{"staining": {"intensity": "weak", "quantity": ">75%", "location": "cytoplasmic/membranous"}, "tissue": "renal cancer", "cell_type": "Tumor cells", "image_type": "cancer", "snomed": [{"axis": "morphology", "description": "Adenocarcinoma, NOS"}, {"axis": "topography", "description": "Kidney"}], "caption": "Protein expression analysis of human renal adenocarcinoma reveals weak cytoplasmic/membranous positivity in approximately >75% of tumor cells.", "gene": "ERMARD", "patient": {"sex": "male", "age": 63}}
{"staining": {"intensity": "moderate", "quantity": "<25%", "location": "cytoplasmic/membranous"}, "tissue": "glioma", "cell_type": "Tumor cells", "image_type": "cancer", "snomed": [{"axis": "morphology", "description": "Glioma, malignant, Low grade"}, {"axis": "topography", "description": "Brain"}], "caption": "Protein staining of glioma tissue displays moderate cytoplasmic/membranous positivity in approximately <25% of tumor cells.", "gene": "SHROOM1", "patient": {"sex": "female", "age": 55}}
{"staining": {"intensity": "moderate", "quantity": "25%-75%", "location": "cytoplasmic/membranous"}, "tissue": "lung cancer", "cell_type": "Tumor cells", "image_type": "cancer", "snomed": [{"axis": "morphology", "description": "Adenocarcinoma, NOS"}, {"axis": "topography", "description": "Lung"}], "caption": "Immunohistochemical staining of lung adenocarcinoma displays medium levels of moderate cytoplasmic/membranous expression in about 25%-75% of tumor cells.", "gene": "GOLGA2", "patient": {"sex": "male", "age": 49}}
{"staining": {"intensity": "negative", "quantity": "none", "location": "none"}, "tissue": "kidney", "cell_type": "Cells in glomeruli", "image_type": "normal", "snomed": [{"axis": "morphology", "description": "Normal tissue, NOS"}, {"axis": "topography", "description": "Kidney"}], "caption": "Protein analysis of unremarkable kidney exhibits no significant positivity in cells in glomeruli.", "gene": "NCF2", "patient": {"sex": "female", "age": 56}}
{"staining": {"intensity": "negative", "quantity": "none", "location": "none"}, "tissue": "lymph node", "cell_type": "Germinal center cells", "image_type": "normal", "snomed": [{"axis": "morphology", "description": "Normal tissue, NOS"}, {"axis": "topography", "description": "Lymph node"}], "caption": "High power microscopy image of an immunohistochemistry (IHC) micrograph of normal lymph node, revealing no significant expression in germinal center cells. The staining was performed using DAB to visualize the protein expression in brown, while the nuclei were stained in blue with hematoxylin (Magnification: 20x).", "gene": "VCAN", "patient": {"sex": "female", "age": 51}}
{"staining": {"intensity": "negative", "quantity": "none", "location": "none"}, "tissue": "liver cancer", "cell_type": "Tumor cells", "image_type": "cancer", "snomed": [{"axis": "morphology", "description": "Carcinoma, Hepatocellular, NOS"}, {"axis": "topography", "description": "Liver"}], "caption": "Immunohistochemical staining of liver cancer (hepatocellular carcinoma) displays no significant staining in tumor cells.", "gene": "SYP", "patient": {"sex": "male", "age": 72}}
---*---
Task goal. Print the records above exactly. Omit nothing.

Written answer.
{"staining": {"intensity": "weak", "quantity": ">75%", "location": "cytoplasmic/membranous"}, "tissue": "renal cancer", "cell_type": "Tumor cells", "image_type": "cancer", "snomed": [{"axis": "morphology", "description": "Adenocarcinoma, NOS"}, {"axis": "topography", "description": "Kidney"}], "caption": "Protein expression analysis of human renal adenocarcinoma reveals weak cytoplasmic/membranous positivity in approximately >75% of tumor cells.", "gene": "ERMARD", "patient": {"sex": "male", "age": 63}}
{"staining": {"intensity": "moderate", "quantity": "<25%", "location": "cytoplasmic/membranous"}, "tissue": "glioma", "cell_type": "Tumor cells", "image_type": "cancer", "snomed": [{"axis": "morphology", "description": "Glioma, malignant, Low grade"}, {"axis": "topography", "description": "Brain"}], "caption": "Protein staining of glioma tissue displays moderate cytoplasmic/membranous positivity in approximately <25% of tumor cells.", "gene": "SHROOM1", "patient": {"sex": "female", "age": 55}}
{"staining": {"intensity": "moderate", "quantity": "25%-75%", "location": "cytoplasmic/membranous"}, "tissue": "lung cancer", "cell_type": "Tumor cells", "image_type": "cancer", "snomed": [{"axis": "morphology", "description": "Adenocarcinoma, NOS"}, {"axis": "topography", "description": "Lung"}], "caption": "Immunohistochemical staining of lung adenocarcinoma displays medium levels of moderate cytoplasmic/membranous expression in about 25%-75% of tumor cells.", "gene": "GOLGA2", "patient": {"sex": "male", "age": 49}}
{"staining": {"intensity": "negative", "quantity": "none", "location": "none"}, "tissue": "kidney", "cell_type": "Cells in glomeruli", "image_type": "normal", "snomed": [{"axis": "morphology", "description": "Normal tissue, NOS"}, {"axis": "topography", "description": "Kidney"}], "caption": "Protein analysis of unremarkable kidney exhibits no significant positivity in cells in glomeruli.", "gene": "NCF2", "patient": {"sex": "female", "age": 56}}
{"staining": {"intensity": "negative", "quantity": "none", "location": "none"}, "tissue": "lymph node", "cell_type": "Germinal center cells", "image_type": "normal", "snomed": [{"axis": "morphology", "description": "Normal tissue, NOS"}, {"axis": "topography", "description": "Lymph node"}], "caption": "High power microscopy image of an immunohistochemistry (IHC) micrograph of normal lymph node, revealing no significant expression in germinal center cells. The staining was performed using DAB to visualize the protein expression in brown, while the nuclei were stained in blue with hematoxylin (Magnification: 20x).", "gene": "VCAN", "patient": {"sex": "female", "age": 51}}
{"staining": {"intensity": "negative", "quantity": "none", "location": "none"}, "tissue": "liver cancer", "cell_type": "Tumor cells", "image_type": "cancer", "snomed": [{"axis": "morphology", "description": "Carcinoma, Hepatocellular, NOS"}, {"axis": "topography", "description": "Liver"}], "caption": "Immunohistochemical staining of liver cancer (hepatocellular carcinoma) displays no significant staining in tumor cells.", "gene": "SYP", "patient": {"sex": "male", "age": 72}}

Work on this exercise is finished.